Por fim, iniciar a capacitação em P.I. ainda na graduação atende uma necessidade dos próprios escritórios nacionais de patentes. O volume de patentes depositadas tem crescido, e com isto a carga de trabalho dos analistas de patentes. Incentivar os futuros Engenheiros a considerarem uma opção de carreira em P.I. ajudará a suprir essa demanda por profissionais capacitados no setor e contribuirá para manter o sistema de P.I. com o nível de credibilidade necessário ao cumprimento de sua missão.
Uma proposta de curricularização da Propriedade Intelectual na Engenharia
Os currículos dos cursos de Engenharia deveriam incluir uma carga horária de ao menos 16 horas em Propriedade Intelectual. Isto é o que atualmente eu pratico no contexto da disciplina “Gestão da Inovação Tecnológica” criada e ministrada por mim no curso de graduação em Engenharia de Telecomunicações da UFC. Essa carga horária é suficiente para apresentar os conceitos fundamentais de P.I., apresentar exemplos relevantes e sugerir pontos de partida para aprofundamento para aqueles que quiserem se especializar. Por outro lado, não é suficiente para aprofundamentos e dinamização do conteúdo para uma vivência mais próxima da prática.
Idealmente advogo que possamos ter uma disciplina dedicada ao tema (64 horas ao longo de 1 semestre). Neste caso, reconhecendo a natureza multidisciplinar do assunto, tal disciplina pode ser dividida por um grupo de professores, não somente da Engenharia, mas envolvendo, por exemplo, docentes do Direito com vivência no assunto, e tendo mesclados entre as aulas teóricas, trabalhos em grupo, estudos de caso, disputas de patentes simuladas e palestras de profissionais já atuantes no mercado (empreendedores-inovadores, inventores, analistas de patentes etc.). Portanto, a maior carga horária dedicada ao tema poderia não só ampliar o escopo teórico coberto (incluindo abordar a necessária intersecção entre conhecimento técnico e a Lei de Propriedade Industrial) como dar-lhe um caráter prático.
Conclusão
A sustentabilidade das indústrias intensivas em tecnologia depende de princípios de proteção da inovação, da promoção da concorrência leal e, no caso específico do setor de telecomunicações, do incentivo à colaboração para a criação de padrões tecnológicos globais.
Os currículos de Engenharia devem incentivar os estudantes a considerarem oportunidades de carreira que vão além das funções tradicionais. Tal tarefa se torna viável quando conteúdos específicos dos currículos permitem apresentar e dinamizar o corpo de conhecimentos envolvidos em tais caminhos. Quando o assunto é Propriedade Intelectual, essa lacuna curricular é observada e urge saná-la.

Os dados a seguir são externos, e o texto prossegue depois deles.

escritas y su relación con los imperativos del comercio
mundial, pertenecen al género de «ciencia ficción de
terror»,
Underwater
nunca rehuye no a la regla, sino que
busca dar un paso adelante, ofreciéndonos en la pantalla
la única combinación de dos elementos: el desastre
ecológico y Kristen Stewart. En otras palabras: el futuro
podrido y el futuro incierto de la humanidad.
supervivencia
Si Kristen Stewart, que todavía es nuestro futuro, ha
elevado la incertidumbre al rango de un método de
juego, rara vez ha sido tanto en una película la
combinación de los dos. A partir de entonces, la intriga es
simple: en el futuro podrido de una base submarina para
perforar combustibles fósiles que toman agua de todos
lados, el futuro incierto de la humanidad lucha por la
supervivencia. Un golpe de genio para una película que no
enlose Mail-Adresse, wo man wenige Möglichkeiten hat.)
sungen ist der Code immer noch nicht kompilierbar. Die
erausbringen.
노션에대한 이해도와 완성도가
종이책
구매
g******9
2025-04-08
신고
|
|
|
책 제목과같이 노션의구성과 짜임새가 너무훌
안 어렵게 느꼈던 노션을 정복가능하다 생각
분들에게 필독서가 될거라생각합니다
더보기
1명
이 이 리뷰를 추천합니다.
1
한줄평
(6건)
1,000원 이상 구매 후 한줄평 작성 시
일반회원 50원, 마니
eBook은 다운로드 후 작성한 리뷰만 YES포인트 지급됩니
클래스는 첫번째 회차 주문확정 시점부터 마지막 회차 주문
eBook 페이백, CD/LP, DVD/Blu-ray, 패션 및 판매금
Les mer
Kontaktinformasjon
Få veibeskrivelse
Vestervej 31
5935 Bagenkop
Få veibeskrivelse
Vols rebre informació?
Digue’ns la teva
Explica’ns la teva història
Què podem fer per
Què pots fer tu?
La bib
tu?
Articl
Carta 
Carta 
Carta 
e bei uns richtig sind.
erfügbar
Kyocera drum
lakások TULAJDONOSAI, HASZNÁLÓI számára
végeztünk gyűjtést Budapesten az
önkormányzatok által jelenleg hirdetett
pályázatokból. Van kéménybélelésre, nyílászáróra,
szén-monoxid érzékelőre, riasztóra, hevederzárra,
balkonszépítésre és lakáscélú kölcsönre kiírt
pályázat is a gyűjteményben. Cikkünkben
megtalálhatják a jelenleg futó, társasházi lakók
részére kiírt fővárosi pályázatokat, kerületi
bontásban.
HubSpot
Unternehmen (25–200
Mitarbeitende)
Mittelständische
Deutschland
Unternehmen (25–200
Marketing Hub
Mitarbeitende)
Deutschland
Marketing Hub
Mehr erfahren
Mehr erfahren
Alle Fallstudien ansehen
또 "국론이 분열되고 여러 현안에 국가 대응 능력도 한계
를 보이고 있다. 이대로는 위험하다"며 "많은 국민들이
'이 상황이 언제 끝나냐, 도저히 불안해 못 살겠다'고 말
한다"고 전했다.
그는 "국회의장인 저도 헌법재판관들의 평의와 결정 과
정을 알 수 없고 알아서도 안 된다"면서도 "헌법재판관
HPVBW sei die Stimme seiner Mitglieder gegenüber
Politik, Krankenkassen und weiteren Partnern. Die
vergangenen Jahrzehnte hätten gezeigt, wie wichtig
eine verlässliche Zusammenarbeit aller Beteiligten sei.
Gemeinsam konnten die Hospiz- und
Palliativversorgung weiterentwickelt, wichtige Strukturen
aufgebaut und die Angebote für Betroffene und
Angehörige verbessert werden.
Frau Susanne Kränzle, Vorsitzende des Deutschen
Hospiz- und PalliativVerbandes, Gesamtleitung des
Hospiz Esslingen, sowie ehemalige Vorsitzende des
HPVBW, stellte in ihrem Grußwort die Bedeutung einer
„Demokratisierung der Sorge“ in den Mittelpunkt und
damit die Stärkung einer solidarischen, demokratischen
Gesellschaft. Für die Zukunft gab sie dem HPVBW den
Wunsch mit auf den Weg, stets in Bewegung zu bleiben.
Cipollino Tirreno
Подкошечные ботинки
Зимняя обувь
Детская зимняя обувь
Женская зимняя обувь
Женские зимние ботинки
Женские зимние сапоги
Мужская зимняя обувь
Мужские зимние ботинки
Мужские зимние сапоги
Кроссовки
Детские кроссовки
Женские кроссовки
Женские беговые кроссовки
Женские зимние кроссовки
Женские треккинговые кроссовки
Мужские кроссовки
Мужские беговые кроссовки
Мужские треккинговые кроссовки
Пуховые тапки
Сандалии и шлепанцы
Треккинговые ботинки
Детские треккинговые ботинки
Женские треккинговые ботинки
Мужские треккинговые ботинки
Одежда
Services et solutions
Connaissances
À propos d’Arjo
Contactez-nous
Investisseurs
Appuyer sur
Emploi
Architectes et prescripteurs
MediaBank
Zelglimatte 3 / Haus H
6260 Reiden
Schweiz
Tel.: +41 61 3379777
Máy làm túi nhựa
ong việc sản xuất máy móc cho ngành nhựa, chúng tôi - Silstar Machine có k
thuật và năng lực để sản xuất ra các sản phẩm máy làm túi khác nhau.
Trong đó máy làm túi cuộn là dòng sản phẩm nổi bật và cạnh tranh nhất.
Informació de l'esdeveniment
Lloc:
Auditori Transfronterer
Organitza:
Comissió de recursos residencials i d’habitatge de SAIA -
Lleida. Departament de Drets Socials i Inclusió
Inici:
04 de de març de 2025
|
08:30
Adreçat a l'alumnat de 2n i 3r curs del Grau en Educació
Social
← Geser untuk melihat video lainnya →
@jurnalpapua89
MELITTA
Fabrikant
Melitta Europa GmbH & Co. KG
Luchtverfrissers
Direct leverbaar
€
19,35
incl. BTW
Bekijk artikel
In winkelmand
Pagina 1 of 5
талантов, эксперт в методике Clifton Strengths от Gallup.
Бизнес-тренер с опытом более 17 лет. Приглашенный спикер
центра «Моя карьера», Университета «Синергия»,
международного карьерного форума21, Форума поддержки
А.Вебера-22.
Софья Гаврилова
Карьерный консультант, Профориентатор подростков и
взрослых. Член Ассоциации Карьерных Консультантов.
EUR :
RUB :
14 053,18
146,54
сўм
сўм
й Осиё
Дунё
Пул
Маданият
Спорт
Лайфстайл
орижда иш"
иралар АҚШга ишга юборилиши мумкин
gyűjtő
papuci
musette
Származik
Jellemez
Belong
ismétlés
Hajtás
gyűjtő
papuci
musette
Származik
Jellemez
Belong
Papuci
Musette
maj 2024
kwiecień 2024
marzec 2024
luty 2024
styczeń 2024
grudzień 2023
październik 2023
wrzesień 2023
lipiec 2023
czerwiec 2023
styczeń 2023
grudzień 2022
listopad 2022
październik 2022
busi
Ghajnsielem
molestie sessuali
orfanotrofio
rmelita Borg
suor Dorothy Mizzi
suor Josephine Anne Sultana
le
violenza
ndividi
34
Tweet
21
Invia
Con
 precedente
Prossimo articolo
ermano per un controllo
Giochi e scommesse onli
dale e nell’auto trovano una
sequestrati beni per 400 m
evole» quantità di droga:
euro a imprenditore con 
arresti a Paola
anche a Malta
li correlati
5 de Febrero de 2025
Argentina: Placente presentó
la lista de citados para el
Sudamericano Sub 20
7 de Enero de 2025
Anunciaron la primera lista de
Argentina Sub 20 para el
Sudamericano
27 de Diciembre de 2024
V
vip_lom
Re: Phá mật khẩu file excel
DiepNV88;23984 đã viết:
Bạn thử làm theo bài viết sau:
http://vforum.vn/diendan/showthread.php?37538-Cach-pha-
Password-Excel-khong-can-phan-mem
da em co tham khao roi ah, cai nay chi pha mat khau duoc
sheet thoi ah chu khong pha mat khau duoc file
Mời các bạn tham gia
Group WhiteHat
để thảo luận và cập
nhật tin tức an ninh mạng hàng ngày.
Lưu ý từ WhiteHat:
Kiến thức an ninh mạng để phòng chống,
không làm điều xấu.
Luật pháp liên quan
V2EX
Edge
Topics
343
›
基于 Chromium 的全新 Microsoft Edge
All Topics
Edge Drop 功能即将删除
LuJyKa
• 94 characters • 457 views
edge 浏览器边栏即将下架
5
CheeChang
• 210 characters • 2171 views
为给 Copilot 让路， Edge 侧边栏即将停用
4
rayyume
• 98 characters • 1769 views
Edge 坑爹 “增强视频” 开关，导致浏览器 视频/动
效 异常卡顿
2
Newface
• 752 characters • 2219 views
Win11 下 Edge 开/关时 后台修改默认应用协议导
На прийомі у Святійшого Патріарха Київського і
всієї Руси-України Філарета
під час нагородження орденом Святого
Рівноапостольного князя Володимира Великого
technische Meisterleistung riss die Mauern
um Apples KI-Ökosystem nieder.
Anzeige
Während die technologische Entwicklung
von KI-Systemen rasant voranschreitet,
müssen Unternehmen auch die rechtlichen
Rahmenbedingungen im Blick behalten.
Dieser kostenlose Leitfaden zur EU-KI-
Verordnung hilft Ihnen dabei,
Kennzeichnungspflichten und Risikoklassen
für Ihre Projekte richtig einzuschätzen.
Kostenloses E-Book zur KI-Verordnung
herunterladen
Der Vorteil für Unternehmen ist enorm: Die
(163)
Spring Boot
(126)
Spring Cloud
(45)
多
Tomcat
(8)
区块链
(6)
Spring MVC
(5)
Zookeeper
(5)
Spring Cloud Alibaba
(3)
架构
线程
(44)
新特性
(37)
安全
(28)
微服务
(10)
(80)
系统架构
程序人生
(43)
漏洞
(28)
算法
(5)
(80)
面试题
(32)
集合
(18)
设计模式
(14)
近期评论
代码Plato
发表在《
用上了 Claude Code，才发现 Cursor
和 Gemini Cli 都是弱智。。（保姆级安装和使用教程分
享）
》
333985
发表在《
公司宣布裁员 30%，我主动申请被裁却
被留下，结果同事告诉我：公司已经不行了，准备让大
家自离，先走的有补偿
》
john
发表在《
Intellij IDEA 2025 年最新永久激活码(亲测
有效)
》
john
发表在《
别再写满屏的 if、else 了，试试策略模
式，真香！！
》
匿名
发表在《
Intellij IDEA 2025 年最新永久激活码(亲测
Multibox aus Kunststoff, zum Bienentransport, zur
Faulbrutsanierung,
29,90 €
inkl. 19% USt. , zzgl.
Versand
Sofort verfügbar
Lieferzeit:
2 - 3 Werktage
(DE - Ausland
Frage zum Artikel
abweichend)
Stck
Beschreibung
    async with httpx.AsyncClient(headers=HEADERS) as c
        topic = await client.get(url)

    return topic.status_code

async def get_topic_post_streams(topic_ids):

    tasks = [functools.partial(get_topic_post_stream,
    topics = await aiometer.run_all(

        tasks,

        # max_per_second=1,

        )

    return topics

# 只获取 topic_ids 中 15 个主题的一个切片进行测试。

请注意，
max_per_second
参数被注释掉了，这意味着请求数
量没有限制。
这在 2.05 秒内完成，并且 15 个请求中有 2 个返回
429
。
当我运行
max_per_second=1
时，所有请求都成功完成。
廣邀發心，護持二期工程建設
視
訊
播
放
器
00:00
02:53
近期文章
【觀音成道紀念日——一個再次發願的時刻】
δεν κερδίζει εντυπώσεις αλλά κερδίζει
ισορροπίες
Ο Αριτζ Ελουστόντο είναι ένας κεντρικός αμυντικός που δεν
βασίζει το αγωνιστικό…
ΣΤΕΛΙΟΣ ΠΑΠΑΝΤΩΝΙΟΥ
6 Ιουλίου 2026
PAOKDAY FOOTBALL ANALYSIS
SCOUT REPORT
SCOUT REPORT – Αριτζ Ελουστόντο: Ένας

Mostrar o impacto da Engenharia na sociedade, na economia e no domínio jurídico através do sistema de patentes pode inspirar uma nova geração de engenheiros que se considerarão não apenas inventores, mas como tendo papel crucial na sustentabilidade econômica das indústrias intensivas em tecnologia, das quais, cada vez mais, a sociedade contemporânea depende.